__ACTIVITY__. There is material below. Print exactly the lines starting at the line with "Node4: 4 -> 5" and ending at the line with "mo094: 0.28 -> 0.24", ends included, and no others.

__INFORMATION__.

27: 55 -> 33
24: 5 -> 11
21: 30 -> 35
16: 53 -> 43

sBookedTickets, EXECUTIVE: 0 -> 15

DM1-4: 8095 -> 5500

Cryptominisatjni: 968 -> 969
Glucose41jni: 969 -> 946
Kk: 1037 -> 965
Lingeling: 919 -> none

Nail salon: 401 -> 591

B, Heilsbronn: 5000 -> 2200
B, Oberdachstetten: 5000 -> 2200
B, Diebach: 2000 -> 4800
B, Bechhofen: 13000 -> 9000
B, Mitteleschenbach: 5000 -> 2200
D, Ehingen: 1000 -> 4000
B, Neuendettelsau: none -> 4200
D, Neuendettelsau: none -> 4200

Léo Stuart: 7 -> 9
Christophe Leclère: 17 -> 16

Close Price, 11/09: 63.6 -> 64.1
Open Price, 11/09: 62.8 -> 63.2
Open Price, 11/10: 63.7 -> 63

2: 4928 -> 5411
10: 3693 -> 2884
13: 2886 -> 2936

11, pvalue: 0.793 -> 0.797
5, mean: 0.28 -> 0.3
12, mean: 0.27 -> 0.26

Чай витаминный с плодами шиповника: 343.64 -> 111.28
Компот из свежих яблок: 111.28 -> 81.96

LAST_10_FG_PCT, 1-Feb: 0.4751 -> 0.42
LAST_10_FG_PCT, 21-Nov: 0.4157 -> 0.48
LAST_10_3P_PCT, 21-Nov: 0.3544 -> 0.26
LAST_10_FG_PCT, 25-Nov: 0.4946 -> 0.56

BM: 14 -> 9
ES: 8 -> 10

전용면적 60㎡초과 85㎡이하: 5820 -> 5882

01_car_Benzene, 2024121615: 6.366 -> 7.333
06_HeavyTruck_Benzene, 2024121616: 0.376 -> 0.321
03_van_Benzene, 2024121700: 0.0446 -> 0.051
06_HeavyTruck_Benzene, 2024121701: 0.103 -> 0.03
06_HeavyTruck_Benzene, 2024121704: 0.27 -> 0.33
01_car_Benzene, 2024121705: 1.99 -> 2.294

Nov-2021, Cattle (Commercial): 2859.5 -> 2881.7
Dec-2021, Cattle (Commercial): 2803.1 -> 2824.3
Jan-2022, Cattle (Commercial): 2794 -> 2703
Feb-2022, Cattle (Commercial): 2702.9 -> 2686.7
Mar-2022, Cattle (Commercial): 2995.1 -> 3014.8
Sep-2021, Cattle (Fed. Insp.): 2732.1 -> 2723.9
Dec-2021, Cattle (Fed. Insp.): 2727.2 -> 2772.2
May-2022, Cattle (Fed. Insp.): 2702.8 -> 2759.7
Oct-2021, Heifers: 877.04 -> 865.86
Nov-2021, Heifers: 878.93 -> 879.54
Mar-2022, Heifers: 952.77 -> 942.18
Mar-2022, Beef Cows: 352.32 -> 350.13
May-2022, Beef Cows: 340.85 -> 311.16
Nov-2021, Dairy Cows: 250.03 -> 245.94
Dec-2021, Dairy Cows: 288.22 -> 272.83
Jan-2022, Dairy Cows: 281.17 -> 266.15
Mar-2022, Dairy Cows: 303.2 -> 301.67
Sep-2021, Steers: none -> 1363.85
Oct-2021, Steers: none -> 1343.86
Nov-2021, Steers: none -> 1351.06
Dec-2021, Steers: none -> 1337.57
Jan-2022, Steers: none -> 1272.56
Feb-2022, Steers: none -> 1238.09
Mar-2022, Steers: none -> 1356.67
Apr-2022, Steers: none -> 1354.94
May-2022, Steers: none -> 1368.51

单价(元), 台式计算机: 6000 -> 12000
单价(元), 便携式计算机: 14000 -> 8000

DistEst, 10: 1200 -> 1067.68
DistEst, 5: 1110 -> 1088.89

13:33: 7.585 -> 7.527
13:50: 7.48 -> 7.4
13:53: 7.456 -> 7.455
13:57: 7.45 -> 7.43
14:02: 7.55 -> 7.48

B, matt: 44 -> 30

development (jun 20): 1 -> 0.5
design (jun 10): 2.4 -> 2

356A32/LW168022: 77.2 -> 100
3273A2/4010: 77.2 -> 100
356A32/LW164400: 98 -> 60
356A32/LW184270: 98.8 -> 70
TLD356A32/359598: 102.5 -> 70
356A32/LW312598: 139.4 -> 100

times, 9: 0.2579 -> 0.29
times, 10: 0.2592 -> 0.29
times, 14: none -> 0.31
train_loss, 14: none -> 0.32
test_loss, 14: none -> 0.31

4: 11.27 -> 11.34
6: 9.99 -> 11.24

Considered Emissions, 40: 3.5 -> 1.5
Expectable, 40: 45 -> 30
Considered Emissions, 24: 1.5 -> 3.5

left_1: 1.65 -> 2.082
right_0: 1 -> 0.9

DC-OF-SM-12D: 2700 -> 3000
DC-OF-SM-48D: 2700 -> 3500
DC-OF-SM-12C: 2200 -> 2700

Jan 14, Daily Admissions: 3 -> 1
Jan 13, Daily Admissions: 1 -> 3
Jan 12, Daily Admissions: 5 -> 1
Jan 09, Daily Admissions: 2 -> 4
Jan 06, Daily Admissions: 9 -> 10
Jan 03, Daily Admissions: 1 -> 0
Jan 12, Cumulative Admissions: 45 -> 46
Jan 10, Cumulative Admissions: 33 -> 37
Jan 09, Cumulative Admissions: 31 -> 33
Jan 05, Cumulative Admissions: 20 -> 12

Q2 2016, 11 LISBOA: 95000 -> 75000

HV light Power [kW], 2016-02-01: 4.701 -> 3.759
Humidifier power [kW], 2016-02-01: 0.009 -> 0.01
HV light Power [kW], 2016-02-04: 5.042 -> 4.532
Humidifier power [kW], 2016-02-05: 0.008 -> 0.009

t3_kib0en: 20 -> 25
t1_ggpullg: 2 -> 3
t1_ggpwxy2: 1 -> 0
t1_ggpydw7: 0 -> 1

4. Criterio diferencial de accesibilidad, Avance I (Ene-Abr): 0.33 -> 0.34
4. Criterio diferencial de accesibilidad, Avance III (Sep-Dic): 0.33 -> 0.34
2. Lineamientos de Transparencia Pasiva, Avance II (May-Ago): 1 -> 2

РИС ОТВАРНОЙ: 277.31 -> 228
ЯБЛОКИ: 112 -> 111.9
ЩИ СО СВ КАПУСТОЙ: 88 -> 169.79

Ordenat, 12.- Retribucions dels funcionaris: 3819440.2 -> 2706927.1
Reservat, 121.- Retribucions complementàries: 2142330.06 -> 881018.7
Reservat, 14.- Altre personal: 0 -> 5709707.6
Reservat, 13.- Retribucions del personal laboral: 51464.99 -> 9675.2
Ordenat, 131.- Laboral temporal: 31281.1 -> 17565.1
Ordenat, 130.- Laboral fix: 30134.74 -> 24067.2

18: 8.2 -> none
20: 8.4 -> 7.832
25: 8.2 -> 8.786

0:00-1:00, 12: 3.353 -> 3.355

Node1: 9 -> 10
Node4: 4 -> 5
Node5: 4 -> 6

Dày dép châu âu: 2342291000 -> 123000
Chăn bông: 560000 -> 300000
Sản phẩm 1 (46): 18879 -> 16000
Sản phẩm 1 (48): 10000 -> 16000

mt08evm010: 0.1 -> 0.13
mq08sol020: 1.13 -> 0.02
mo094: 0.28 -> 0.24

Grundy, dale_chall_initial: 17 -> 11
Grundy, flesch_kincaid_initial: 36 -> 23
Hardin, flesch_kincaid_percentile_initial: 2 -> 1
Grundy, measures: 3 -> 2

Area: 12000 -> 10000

__YOUR RESPONSE__.
Node4: 4 -> 5
Node5: 4 -> 6

Dày dép châu âu: 2342291000 -> 123000
Chăn bông: 560000 -> 300000
Sản phẩm 1 (46): 18879 -> 16000
Sản phẩm 1 (48): 10000 -> 16000

mt08evm010: 0.1 -> 0.13
mq08sol020: 1.13 -> 0.02
mo094: 0.28 -> 0.24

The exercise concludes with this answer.